_DOCUMENT EXCERPT_.
Mitral stenosis (MS) is narrowing of the mitral orifice that impedes blood flow from the left atrium to the left ventricle. The (almost) invariable cause is rheumatic fever. Common complications are pulmonary hypertension, atrial fibrillation, and thromboembolism. Symptoms are those of heart failure; signs include an opening snap and a diastolic murmur. Diagnosis is by physical examination and echocardiography. Prognosis is good. Medical treatment includes diuretics, β-blockers or rate-limiting Ca channel blockers, and anticoagulants. Effective treatment for more severe disease consists of balloon valvotomy, surgical commissurotomy, or valve replacement.
In MS, mitral valve leaflets become thickened and immobile and the mitral orifice becomes narrowed due to fusion of the commissures and the presence of shortened, thickened and matted chordae. The most common cause is rheumatic fever (see Rheumatic Fever), even though many patients do not recall the disorder. Very rare causes include mitral annular calcification, bacterial endocarditis, SLE, atrial myxoma, RA, malignant carcinoid syndrome with an atrial right-to-left shunt, and methysergide. Occasionally, MS is congenital. If the valve cannot close completely, mitral regurgitation (MR) may coexist with MS. Patients with MS due to rheumatic fever may also have lesions of the aortic or tricuspid valve or both.
Left atrial (LA) size and pressure increase progressively to compensate for MS; pulmonary venous and capillary pressures also increase and may cause secondary pulmonary hypertension, leading to right ventricular (RV) heart failure and tricuspid and pulmonic regurgitation. Rate of progression varies.
LA enlargement predisposes to atrial fibrillation (AF), a risk factor for thromboembolism. The faster heart rate and loss of atrial contraction with onset of AF often leads to sudden worsening of symptoms.
Symptoms and Signs
Symptoms correlate poorly with disease severity because the disease often progresses insidiously and patients reduce their activity without being aware of it. Many patients are asymptomatic until they become pregnant or AF develops. Initial symptoms are usually those of heart failure (eg, exertional dyspnea, orthopnea, paroxysmal nocturnal dyspnea, fatigue). They typically do not appear until 15 to 40 yr after an episode of rheumatic fever, but in developing countries, much younger children may become symptomatic because streptococcal infections may not be treated with antibiotics and recurrent infections are common. Paroxysmal or chronic AF further reduces blood flow into the left ventricle (LV), precipitating pulmonary edema and acute dyspnea when ventricular rate is poorly controlled. AF may also cause palpitations; in up to 15% of patients not taking anticoagulants, it causes systemic embolism with symptoms of stroke or other organ ischemia.
Less common symptoms include hemoptysis due to rupture of small pulmonary vessels and pulmonary edema, particularly during pregnancy when blood volume increases; hoarseness due to compression of the left recurrent laryngeal nerve by a dilated LA or pulmonary artery (Ortner syndrome); and symptoms of pulmonary hypertension (see Symptoms and Signs) and RV failure (see RV failure).
Inspection and palpation may detect palpable 1st and 2nd heart sounds (S1 and S2). S1 is best palpated at the apex, and S2 at the upper left sternal border. The pulmonic component of S2 (P2) is responsible for the impulse and results from pulmonary hypertension. An RV impulse (heave) palpable at the left sternal border may accompany jugular venous distention when pulmonary hypertension is present and RV diastolic dysfunction develops.

_DATA FOR ANALYSIS_.
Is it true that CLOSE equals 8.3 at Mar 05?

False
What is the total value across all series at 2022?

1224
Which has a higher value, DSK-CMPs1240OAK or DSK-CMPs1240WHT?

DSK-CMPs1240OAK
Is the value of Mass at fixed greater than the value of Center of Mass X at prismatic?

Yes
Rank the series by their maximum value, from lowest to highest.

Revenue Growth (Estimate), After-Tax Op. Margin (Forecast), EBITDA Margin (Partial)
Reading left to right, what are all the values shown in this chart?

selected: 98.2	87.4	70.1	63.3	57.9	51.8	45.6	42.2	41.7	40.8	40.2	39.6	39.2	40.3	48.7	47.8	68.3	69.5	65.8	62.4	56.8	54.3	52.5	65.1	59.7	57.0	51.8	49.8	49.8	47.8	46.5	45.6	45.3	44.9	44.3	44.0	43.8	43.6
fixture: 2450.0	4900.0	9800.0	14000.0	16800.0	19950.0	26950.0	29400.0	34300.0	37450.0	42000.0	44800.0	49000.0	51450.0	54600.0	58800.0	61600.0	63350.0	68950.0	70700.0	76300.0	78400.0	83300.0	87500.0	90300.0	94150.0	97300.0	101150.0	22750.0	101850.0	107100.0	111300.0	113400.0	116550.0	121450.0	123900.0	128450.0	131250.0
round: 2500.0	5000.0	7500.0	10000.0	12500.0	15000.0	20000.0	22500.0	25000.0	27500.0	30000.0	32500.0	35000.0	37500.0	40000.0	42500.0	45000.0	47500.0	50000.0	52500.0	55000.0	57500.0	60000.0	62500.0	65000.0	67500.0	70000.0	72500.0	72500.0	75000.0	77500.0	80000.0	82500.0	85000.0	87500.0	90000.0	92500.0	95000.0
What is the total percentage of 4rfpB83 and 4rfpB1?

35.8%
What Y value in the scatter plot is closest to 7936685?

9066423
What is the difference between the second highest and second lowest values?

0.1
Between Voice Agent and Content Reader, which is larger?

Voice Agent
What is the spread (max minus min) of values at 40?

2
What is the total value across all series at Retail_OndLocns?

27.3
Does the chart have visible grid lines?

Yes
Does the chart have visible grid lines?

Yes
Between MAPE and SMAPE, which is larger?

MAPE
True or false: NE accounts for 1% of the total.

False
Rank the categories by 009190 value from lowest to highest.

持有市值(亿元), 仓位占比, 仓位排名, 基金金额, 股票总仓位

_AIM OF THE EXERCISE_. According to the text on mitral stenosis, what causes the hoarseness of Ortner syndrome?

_RESPONSE BELOW_. Compression of the left recurrent laryngeal nerve by a dilated left atrium or pulmonary artery.